▶ [Consigne]: Reproduisez à l'identique le texte de toutes les lignes ci-dessous, sans y inclure les images.

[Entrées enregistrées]
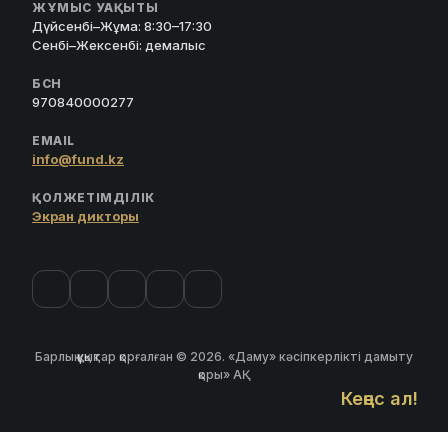
ЖҰМЫС УАҚЫТЫ
Дүйсенбі–Жұма: 8:30–17:30
Сенбі–Жексенбі: демалыс
БСН
970840000277
EMAIL
info@fund.kz
ҚОЛЖЕТІМДІЛІК
Экран дикторы
Барлық құқықтар қорғалған © 2026. «Даму» кәсіпкерлікті дамыту
қоры» АҚ
Кеңес ал!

▶ [Votre réponse]:
ЖҰМЫС УАҚЫТЫ
Дүйсенбі–Жұма: 8:30–17:30
Сенбі–Жексенбі: демалыс
БСН
970840000277
EMAIL
info@fund.kz
ҚОЛЖЕТІМДІЛІК
Экран дикторы
Барлық құқықтар қорғалған © 2026. «Даму» кәсіпкерлікті дамыту
қоры» АҚ
Кеңес ал!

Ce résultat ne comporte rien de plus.